= DESCRIPTION OF THE TASK =
An exact copy of the listing below is the answer, with the pictures removed.

[[ THE DATA, beginning ]]

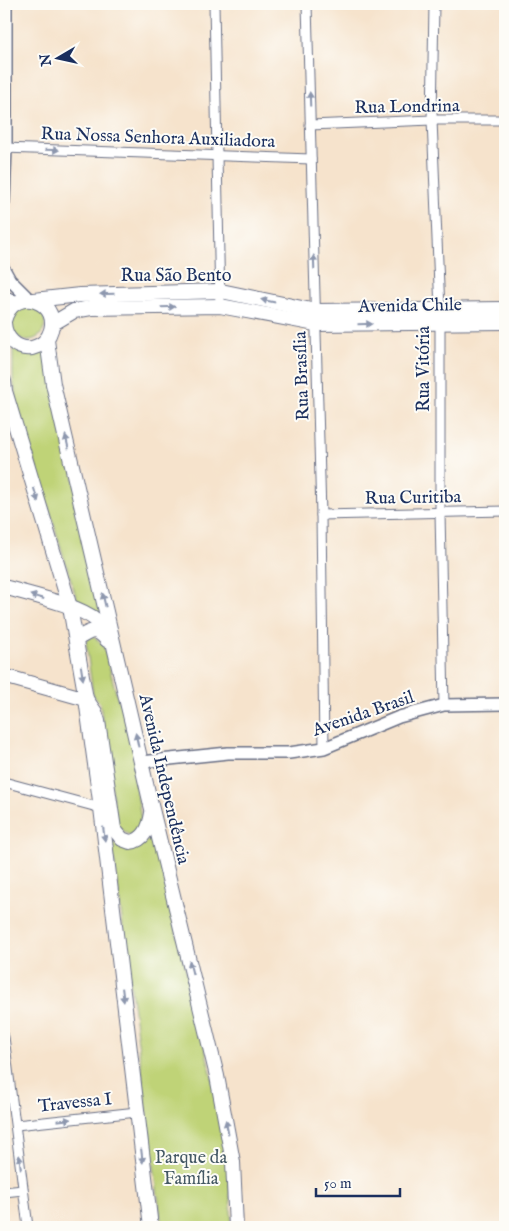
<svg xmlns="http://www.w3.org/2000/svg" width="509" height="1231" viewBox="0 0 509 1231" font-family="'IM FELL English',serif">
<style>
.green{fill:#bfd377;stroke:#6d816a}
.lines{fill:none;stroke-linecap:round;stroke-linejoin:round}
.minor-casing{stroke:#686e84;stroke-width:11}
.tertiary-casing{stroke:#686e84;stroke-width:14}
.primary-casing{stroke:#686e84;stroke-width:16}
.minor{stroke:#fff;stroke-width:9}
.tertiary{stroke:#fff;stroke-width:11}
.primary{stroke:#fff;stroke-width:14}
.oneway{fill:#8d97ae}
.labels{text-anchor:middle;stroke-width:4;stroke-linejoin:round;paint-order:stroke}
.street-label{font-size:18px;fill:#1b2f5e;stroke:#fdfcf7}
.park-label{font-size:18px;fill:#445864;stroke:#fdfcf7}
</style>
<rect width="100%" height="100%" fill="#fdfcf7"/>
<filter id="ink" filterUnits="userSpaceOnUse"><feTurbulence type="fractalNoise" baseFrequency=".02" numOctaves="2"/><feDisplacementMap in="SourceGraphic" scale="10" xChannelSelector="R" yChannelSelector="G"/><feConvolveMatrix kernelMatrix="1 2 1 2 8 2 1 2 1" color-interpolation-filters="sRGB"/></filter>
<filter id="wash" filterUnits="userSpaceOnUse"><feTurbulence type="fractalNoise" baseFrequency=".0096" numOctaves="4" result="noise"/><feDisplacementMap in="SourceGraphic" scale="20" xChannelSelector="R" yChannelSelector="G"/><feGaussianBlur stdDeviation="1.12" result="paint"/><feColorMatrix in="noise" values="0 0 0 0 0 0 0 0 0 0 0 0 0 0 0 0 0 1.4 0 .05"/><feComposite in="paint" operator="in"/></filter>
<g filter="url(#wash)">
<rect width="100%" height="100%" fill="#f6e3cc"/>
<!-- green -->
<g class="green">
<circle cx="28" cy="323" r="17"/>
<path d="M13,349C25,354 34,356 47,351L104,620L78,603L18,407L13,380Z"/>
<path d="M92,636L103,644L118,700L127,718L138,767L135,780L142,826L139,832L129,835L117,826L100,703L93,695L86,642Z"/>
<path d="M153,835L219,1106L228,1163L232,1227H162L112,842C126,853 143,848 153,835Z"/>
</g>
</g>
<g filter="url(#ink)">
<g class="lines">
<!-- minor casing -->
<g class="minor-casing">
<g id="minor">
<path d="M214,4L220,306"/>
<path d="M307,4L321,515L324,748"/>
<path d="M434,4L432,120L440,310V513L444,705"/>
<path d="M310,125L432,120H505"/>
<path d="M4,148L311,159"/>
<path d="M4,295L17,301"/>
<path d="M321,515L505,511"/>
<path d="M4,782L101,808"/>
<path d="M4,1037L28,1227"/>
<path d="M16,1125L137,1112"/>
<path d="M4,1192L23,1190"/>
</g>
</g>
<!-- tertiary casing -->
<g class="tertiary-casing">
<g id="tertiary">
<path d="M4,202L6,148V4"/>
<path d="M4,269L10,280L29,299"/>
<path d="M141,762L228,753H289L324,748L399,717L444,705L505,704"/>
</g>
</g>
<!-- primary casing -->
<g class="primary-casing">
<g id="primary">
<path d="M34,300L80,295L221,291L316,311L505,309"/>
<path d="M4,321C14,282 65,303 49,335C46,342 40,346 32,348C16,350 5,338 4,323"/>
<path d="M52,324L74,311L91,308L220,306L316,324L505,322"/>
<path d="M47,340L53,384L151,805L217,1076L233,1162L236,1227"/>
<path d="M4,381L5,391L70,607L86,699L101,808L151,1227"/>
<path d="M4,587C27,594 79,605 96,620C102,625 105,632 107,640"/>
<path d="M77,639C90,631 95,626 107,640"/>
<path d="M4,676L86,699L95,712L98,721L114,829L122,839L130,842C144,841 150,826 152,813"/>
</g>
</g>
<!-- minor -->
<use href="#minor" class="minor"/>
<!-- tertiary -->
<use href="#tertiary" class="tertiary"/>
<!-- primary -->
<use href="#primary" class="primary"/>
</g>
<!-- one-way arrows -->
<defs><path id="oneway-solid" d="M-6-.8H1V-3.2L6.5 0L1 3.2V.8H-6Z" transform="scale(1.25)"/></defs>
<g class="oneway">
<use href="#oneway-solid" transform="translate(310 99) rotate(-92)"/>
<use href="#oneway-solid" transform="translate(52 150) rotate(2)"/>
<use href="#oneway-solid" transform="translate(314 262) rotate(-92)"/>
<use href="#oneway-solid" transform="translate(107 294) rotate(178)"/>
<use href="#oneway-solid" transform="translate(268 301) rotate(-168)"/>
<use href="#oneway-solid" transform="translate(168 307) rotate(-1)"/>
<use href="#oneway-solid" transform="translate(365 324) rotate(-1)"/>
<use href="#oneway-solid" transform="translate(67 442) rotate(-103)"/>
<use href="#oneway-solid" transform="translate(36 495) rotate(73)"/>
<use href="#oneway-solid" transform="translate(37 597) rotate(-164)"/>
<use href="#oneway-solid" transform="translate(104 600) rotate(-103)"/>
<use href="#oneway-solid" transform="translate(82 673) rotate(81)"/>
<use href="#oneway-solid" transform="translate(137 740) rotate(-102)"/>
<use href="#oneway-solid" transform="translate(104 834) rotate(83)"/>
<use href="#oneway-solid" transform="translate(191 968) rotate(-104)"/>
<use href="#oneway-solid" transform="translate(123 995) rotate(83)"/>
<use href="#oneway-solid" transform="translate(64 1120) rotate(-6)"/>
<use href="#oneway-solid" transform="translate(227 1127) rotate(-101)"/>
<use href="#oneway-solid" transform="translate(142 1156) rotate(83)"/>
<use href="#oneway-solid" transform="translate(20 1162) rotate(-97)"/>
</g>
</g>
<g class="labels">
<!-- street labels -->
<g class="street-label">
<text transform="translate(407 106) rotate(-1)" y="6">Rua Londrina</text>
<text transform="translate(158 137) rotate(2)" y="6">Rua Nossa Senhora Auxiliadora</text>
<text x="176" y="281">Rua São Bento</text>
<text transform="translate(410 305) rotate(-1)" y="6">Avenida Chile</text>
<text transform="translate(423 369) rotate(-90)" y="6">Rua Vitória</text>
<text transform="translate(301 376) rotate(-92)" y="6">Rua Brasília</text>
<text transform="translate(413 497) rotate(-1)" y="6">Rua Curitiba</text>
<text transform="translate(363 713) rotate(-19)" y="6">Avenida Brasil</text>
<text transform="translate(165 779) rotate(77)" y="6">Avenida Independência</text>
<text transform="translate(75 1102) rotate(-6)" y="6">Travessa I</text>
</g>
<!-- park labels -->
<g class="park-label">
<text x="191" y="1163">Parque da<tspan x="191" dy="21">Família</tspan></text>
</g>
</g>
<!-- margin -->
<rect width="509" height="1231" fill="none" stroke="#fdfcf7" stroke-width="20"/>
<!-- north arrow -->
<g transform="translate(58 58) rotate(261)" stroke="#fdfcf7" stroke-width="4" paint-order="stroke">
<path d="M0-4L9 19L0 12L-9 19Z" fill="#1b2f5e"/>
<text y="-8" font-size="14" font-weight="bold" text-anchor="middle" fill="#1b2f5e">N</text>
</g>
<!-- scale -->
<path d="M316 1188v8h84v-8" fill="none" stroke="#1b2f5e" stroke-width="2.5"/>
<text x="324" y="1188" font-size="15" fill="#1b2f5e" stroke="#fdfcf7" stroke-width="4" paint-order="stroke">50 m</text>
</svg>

[[ THE DATA, end ]]

= TASK SOLUTION =
<svg xmlns="http://www.w3.org/2000/svg" width="509" height="1231" viewBox="0 0 509 1231" font-family="'IM FELL English',serif">
<style>
.green{fill:#bfd377;stroke:#6d816a}
.lines{fill:none;stroke-linecap:round;stroke-linejoin:round}
.minor-casing{stroke:#686e84;stroke-width:11}
.tertiary-casing{stroke:#686e84;stroke-width:14}
.primary-casing{stroke:#686e84;stroke-width:16}
.minor{stroke:#fff;stroke-width:9}
.tertiary{stroke:#fff;stroke-width:11}
.primary{stroke:#fff;stroke-width:14}
.oneway{fill:#8d97ae}
.labels{text-anchor:middle;stroke-width:4;stroke-linejoin:round;paint-order:stroke}
.street-label{font-size:18px;fill:#1b2f5e;stroke:#fdfcf7}
.park-label{font-size:18px;fill:#445864;stroke:#fdfcf7}
</style>
<rect width="100%" height="100%" fill="#fdfcf7"/>
<filter id="ink" filterUnits="userSpaceOnUse"><feTurbulence type="fractalNoise" baseFrequency=".02" numOctaves="2"/><feDisplacementMap in="SourceGraphic" scale="10" xChannelSelector="R" yChannelSelector="G"/><feConvolveMatrix kernelMatrix="1 2 1 2 8 2 1 2 1" color-interpolation-filters="sRGB"/></filter>
<filter id="wash" filterUnits="userSpaceOnUse"><feTurbulence type="fractalNoise" baseFrequency=".0096" numOctaves="4" result="noise"/><feDisplacementMap in="SourceGraphic" scale="20" xChannelSelector="R" yChannelSelector="G"/><feGaussianBlur stdDeviation="1.12" result="paint"/><feColorMatrix in="noise" values="0 0 0 0 0 0 0 0 0 0 0 0 0 0 0 0 0 1.4 0 .05"/><feComposite in="paint" operator="in"/></filter>
<g filter="url(#wash)">
<rect width="100%" height="100%" fill="#f6e3cc"/>
<!-- green -->
<g class="green">
<circle cx="28" cy="323" r="17"/>
<path d="M13,349C25,354 34,356 47,351L104,620L78,603L18,407L13,380Z"/>
<path d="M92,636L103,644L118,700L127,718L138,767L135,780L142,826L139,832L129,835L117,826L100,703L93,695L86,642Z"/>
<path d="M153,835L219,1106L228,1163L232,1227H162L112,842C126,853 143,848 153,835Z"/>
</g>
</g>
<g filter="url(#ink)">
<g class="lines">
<!-- minor casing -->
<g class="minor-casing">
<g id="minor">
<path d="M214,4L220,306"/>
<path d="M307,4L321,515L324,748"/>
<path d="M434,4L432,120L440,310V513L444,705"/>
<path d="M310,125L432,120H505"/>
<path d="M4,148L311,159"/>
<path d="M4,295L17,301"/>
<path d="M321,515L505,511"/>
<path d="M4,782L101,808"/>
<path d="M4,1037L28,1227"/>
<path d="M16,1125L137,1112"/>
<path d="M4,1192L23,1190"/>
</g>
</g>
<!-- tertiary casing -->
<g class="tertiary-casing">
<g id="tertiary">
<path d="M4,202L6,148V4"/>
<path d="M4,269L10,280L29,299"/>
<path d="M141,762L228,753H289L324,748L399,717L444,705L505,704"/>
</g>
</g>
<!-- primary casing -->
<g class="primary-casing">
<g id="primary">
<path d="M34,300L80,295L221,291L316,311L505,309"/>
<path d="M4,321C14,282 65,303 49,335C46,342 40,346 32,348C16,350 5,338 4,323"/>
<path d="M52,324L74,311L91,308L220,306L316,324L505,322"/>
<path d="M47,340L53,384L151,805L217,1076L233,1162L236,1227"/>
<path d="M4,381L5,391L70,607L86,699L101,808L151,1227"/>
<path d="M4,587C27,594 79,605 96,620C102,625 105,632 107,640"/>
<path d="M77,639C90,631 95,626 107,640"/>
<path d="M4,676L86,699L95,712L98,721L114,829L122,839L130,842C144,841 150,826 152,813"/>
</g>
</g>
<!-- minor -->
<use href="#minor" class="minor"/>
<!-- tertiary -->
<use href="#tertiary" class="tertiary"/>
<!-- primary -->
<use href="#primary" class="primary"/>
</g>
<!-- one-way arrows -->
<defs><path id="oneway-solid" d="M-6-.8H1V-3.2L6.5 0L1 3.2V.8H-6Z" transform="scale(1.25)"/></defs>
<g class="oneway">
<use href="#oneway-solid" transform="translate(310 99) rotate(-92)"/>
<use href="#oneway-solid" transform="translate(52 150) rotate(2)"/>
<use href="#oneway-solid" transform="translate(314 262) rotate(-92)"/>
<use href="#oneway-solid" transform="translate(107 294) rotate(178)"/>
<use href="#oneway-solid" transform="translate(268 301) rotate(-168)"/>
<use href="#oneway-solid" transform="translate(168 307) rotate(-1)"/>
<use href="#oneway-solid" transform="translate(365 324) rotate(-1)"/>
<use href="#oneway-solid" transform="translate(67 442) rotate(-103)"/>
<use href="#oneway-solid" transform="translate(36 495) rotate(73)"/>
<use href="#oneway-solid" transform="translate(37 597) rotate(-164)"/>
<use href="#oneway-solid" transform="translate(104 600) rotate(-103)"/>
<use href="#oneway-solid" transform="translate(82 673) rotate(81)"/>
<use href="#oneway-solid" transform="translate(137 740) rotate(-102)"/>
<use href="#oneway-solid" transform="translate(104 834) rotate(83)"/>
<use href="#oneway-solid" transform="translate(191 968) rotate(-104)"/>
<use href="#oneway-solid" transform="translate(123 995) rotate(83)"/>
<use href="#oneway-solid" transform="translate(64 1120) rotate(-6)"/>
<use href="#oneway-solid" transform="translate(227 1127) rotate(-101)"/>
<use href="#oneway-solid" transform="translate(142 1156) rotate(83)"/>
<use href="#oneway-solid" transform="translate(20 1162) rotate(-97)"/>
</g>
</g>
<g class="labels">
<!-- street labels -->
<g class="street-label">
<text transform="translate(407 106) rotate(-1)" y="6">Rua Londrina</text>
<text transform="translate(158 137) rotate(2)" y="6">Rua Nossa Senhora Auxiliadora</text>
<text x="176" y="281">Rua São Bento</text>
<text transform="translate(410 305) rotate(-1)" y="6">Avenida Chile</text>
<text transform="translate(423 369) rotate(-90)" y="6">Rua Vitória</text>
<text transform="translate(301 376) rotate(-92)" y="6">Rua Brasília</text>
<text transform="translate(413 497) rotate(-1)" y="6">Rua Curitiba</text>
<text transform="translate(363 713) rotate(-19)" y="6">Avenida Brasil</text>
<text transform="translate(165 779) rotate(77)" y="6">Avenida Independência</text>
<text transform="translate(75 1102) rotate(-6)" y="6">Travessa I</text>
</g>
<!-- park labels -->
<g class="park-label">
<text x="191" y="1163">Parque da<tspan x="191" dy="21">Família</tspan></text>
</g>
</g>
<!-- margin -->
<rect width="509" height="1231" fill="none" stroke="#fdfcf7" stroke-width="20"/>
<!-- north arrow -->
<g transform="translate(58 58) rotate(261)" stroke="#fdfcf7" stroke-width="4" paint-order="stroke">
<path d="M0-4L9 19L0 12L-9 19Z" fill="#1b2f5e"/>
<text y="-8" font-size="14" font-weight="bold" text-anchor="middle" fill="#1b2f5e">N</text>
</g>
<!-- scale -->
<path d="M316 1188v8h84v-8" fill="none" stroke="#1b2f5e" stroke-width="2.5"/>
<text x="324" y="1188" font-size="15" fill="#1b2f5e" stroke="#fdfcf7" stroke-width="4" paint-order="stroke">50 m</text>
</svg>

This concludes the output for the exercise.